Let’s say I want to copy files over and over again to many different flash drives. May or not be the same files, doesn’t really matter.
However, the time to load and mount the flash drive and then unmount eats up way too much time.
Is there a way to have the driver permanently loaded (not sure if this is the right way to say this or the right approach) so that you can just plug/unplug drives one after another.
They can all be the exact same type/size drive if that helps. Ideally, the driver would light up an LED when writing so you know when you can remove it without compromising the data.
The drivers already do stay loaded. When I unplug a flash drive, and later plug it back in, the drivers don’t reload. A message simply pops up saying I inserted a USB device.
ETA–sometimes even the message doesn’t pop up, it simply works.
The reason for unmounting is to try and prevent an instance of the data being partially written when you pull out. Unmounting will flush the buffers and write everything to “disk”.
When I’m lazy I just pull the USB. I have never ruined one. Not once.

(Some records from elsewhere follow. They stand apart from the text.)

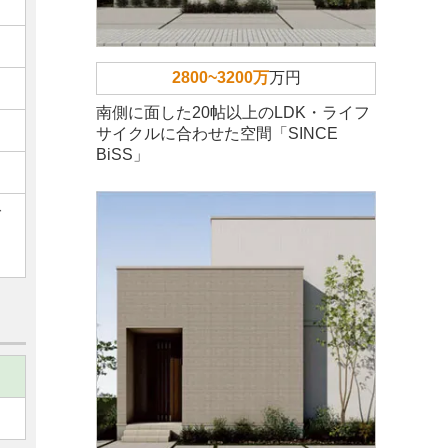
2800~3200万
万円
南側に面した20帖以上のLDK・ライフ
サイクルに合わせた空間「SINCE
BiSS」
ご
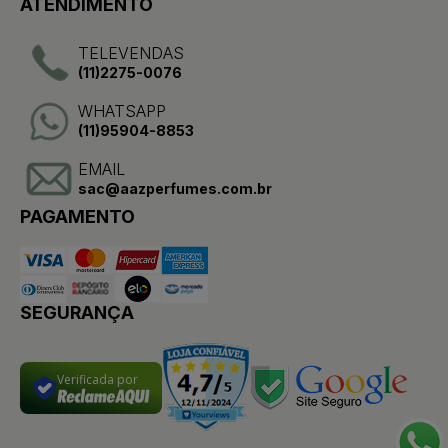
ATENDIMENTO
TELEVENDAS
(11)2275-0076
WHATSAPP
(11)95904-8853
EMAIL
sac@aazperfumes.com.br
PAGAMENTO
SEGURANÇA
Verificada por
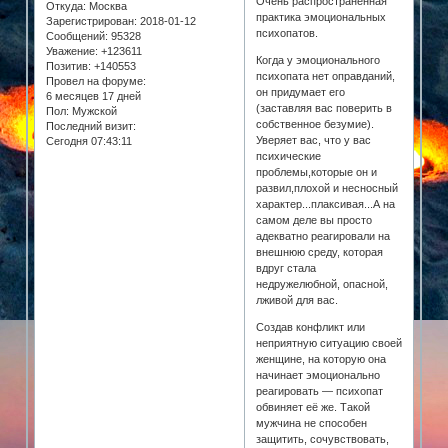
Очень распространённая
Откуда:
Москва
практика эмоциональных
Зарегистрирован
: 2018-01-12
психопатов.
Сообщений:
95328
Уважение:
+123611
Когда у эмоционального
Позитив:
+140553
психопата нет оправданий,
Провел на форуме:
он придумает его
6 месяцев 17 дней
(заставляя вас поверить в
Пол:
Мужской
собственное безумие).
Последний визит:
Уверяет вас, что у вас
Сегодня 07:43:11
психические
проблемы,которые он и
развил,плохой и несносный
характер...плаксивая...А на
самом деле вы просто
адекватно реагировали на
внешнюю среду, которая
вдруг стала
недружелюбной, опасной,
лживой для вас.
Создав конфликт или
неприятную ситуацию своей
женщине, на которую она
начинает эмоционально
реагировать — психопат
обвиняет её же. Такой
мужчина не способен
защитить, сочувствовать,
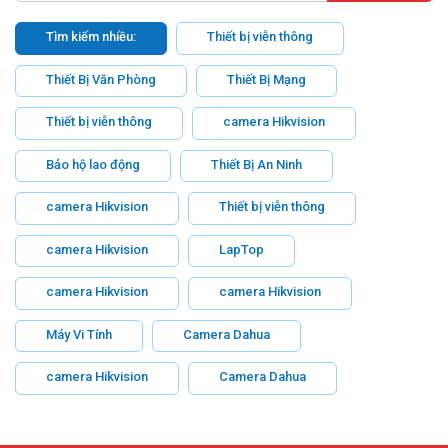
Tìm kiếm nhiều:
Thiết bị viễn thông
Thiết Bị Văn Phòng
Thiết Bị Mạng
Thiết bị viễn thông
camera Hikvision
Bảo hộ lao động
Thiết Bị An Ninh
camera Hikvision
Thiết bị viễn thông
camera Hikvision
LapTop
camera Hikvision
camera Hikvision
Máy Vi Tính
Camera Dahua
camera Hikvision
Camera Dahua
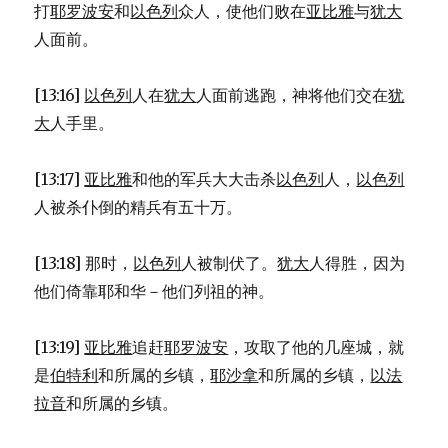
打
耶罗波安
和
以色列
众人，使他们败在
亚比雅
与
犹大
人面前。
[13:16]
以色列
人在
犹大
人面前逃跑，神将他们交在
犹
大
人手里。
[13:17]
亚比雅
和他的军兵大大击杀
以色列
人，
以色列
人被杀仆倒的精兵有五十万。
[13:18] 那时，
以色列
人被制伏了。
犹大
人得胜，因为
他们倚靠耶和华－他们列祖的神。
[13:19]
亚比雅
追赶
耶罗波安
，攻取了他的几座城，就
是
伯特利
和所属的乡镇，
耶沙拿
和所属的乡镇，
以法
拉音
和所属的乡镇。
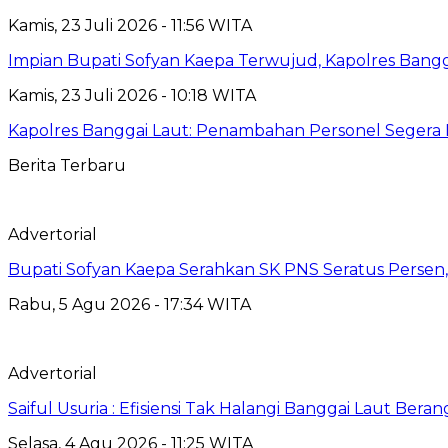
Kamis, 23 Juli 2026 - 11:56 WITA
Impian Bupati Sofyan Kaepa Terwujud, Kapolres Bangga
Kamis, 23 Juli 2026 - 10:18 WITA
Kapolres Banggai Laut: Penambahan Personel Segera D
Berita Terbaru
Advertorial
Bupati Sofyan Kaepa Serahkan SK PNS Seratus Persen, 
Rabu, 5 Agu 2026 - 17:34 WITA
Advertorial
Saiful Usuria : Efisiensi Tak Halangi Banggai Laut Be
Selasa, 4 Agu 2026 - 11:25 WITA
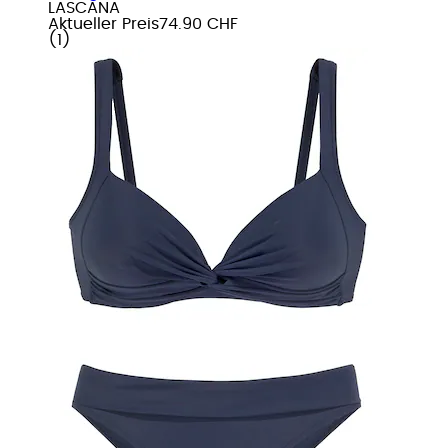
LASCANA
Aktueller Preis
74.90 CHF
(
1
)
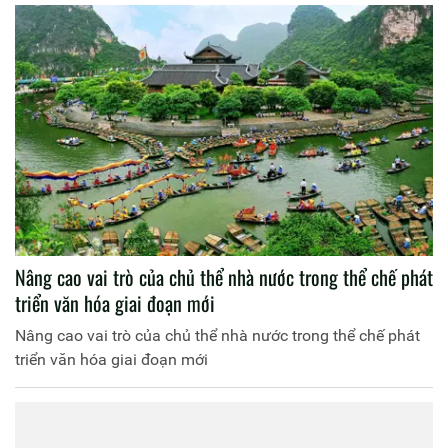
Nâng cao vai trò của chủ thể nhà nước trong thể chế phát
triển văn hóa giai đoạn mới
Nâng cao vai trò của chủ thể nhà nước trong thể chế phát
triển văn hóa giai đoạn mới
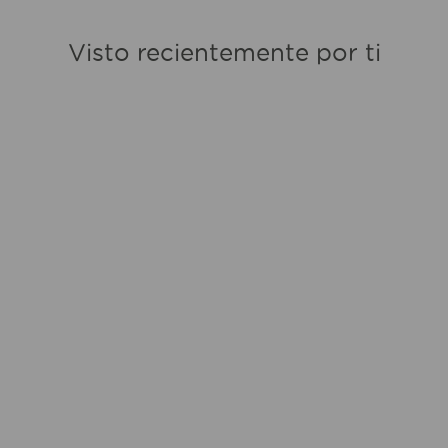
Visto recientemente por ti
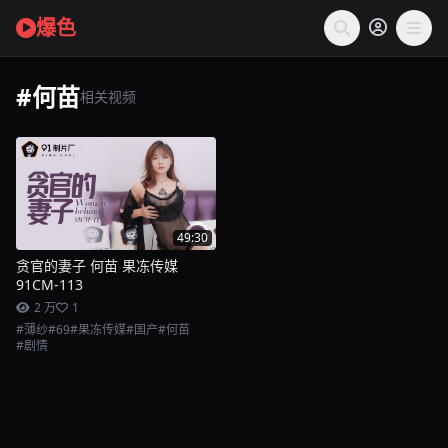
爆色
#何苗
相关视频
49:30
贪官的妻子 何苗 果冻传媒
91CM-113
2 万
1
#薄纱
#69
#果冻传媒
#国产
#何苗
#剧情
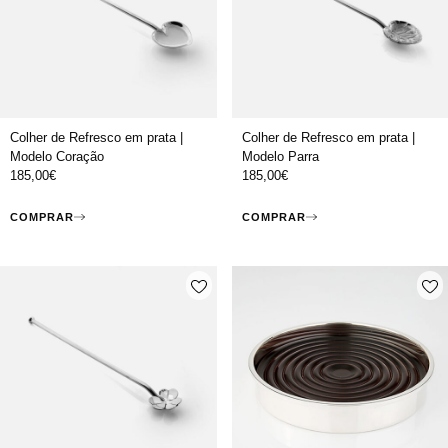
Colher de Refresco em prata |
Colher de Refresco em prata |
Modelo Coração
Modelo Parra
185,00
€
185,00
€
COMPRAR
COMPRAR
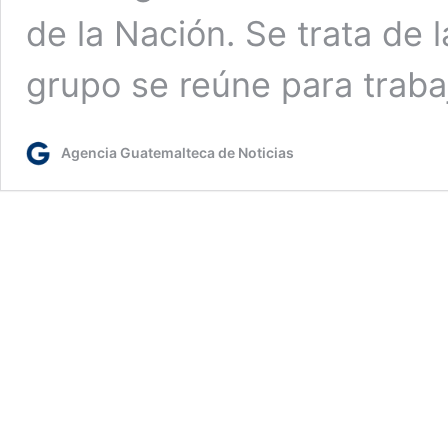
de la Nación. Se trata de 
grupo se reúne para trab
Agencia Guatemalteca de Noticias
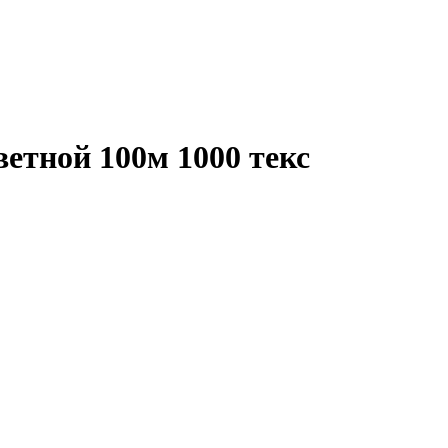
етной 100м 1000 текс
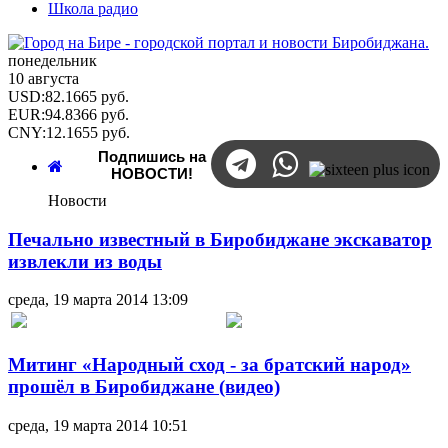
Школа радио
понедельник
10 августа
USD
:
82.1665
руб.
EUR
:
94.8366
руб.
CNY
:
12.1655
руб.
Подпишись на
НОВОСТИ!
Новости
Печально известный в Биробиджане экскаватор
извлекли из воды
среда, 19 марта 2014 13:09
Митинг «Народный сход - за братский народ»
прошёл в Биробиджане (видео)
среда, 19 марта 2014 10:51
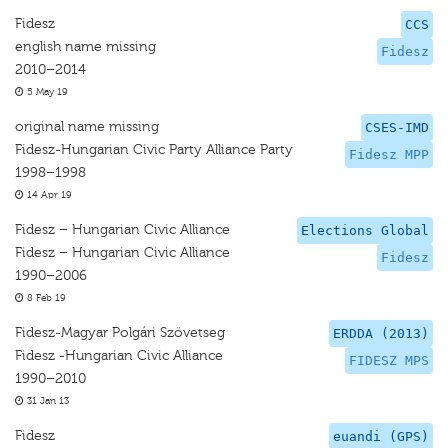
Fidesz
CCS
english name missing
Fidesz
2010–2014
5 May 19
original name missing
CSES-IMD
Fidesz-Hungarian Civic Party Alliance Party
Fidesz MPP
1998–1998
14 Apr 19
Fidesz – Hungarian Civic Alliance
Elections Global
Fidesz – Hungarian Civic Alliance
Fidesz
1990–2006
8 Feb 19
Fidesz-Magyar Polgári Szövetseg
ERDDA (2013)
Fidesz -Hungarian Civic Alliance
FIDESZ MPS
1990–2010
31 Jan 13
Fidesz
euandi (GPS)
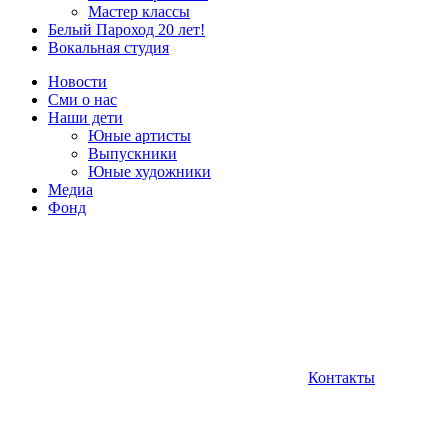
Мастер классы
Белый Пароход 20 лет!
Вокальная студия
Новости
Сми о нас
Наши дети
Юные артисты
Выпускники
Юные художники
Медиа
Фонд
Контакты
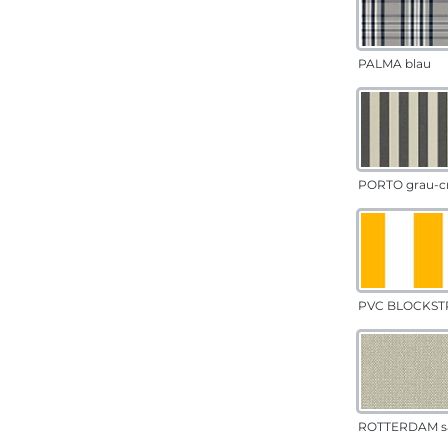
PALMA blau
PORTO grau-c
PVC BLOCKSTR
ROTTERDAM s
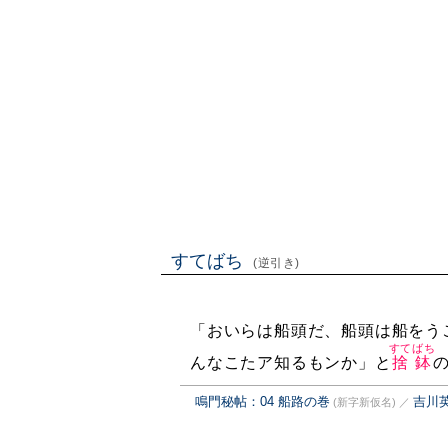
すてばち
(逆引き)
「おいらは船頭だ、船頭は船をう
すてばち
んなこたア知るもンか」と
捨鉢
鳴門秘帖：04 船路の巻
吉川
(新字新仮名)
／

This is not to imply that you can’t ruin one just by yanking it out, but if you are careful and make sure that everything has been written, you should be OK.
If you do have trouble with one, see if you are able to format it. That should get it back.
Not sure how many “many” is, but if it’s 8 or so, you could get a cheap powered USB hub, and plug them all in at once. I’ve had 4 USB flash drives on my hub at once with no problem, they show up as F,G,H, & I.
Windows 7 has a setting if you right click on the drive and select properties then select properties again under the hardware tab and finally go to the policies tab. It will let you set write caching on or off. I think it defaults to off, so unless you pull the drive in the middle of a write operation it should be fine.
I don’t think there is any way to accomplish what the OP wants. Even if it is the same model drive and uses the same driver you still have to dismount the first drive and mount the second, otherwise windows is going to think it is still writing to the same drive, which has all sorts of unwanted potential side effects.
If this is something that you will be doing a lot of, it might be wise to invest in a flash copier. I think you can get them for 600 or so. More if you want to copy more at a time.
Or, depending on your goals, you could buy them preloaded.
This has been my experience as well. Even if I pull out the usb card reader that has the flash card inserted, as soon as I plug it back in the flash drive is recognized immediately.
I think this situation is analogous since a usb drive is nothing more than a flash drive mounted on a usb interface.
Note: This is with Windows 7. If you are using a different OS, it would be useful to know which one.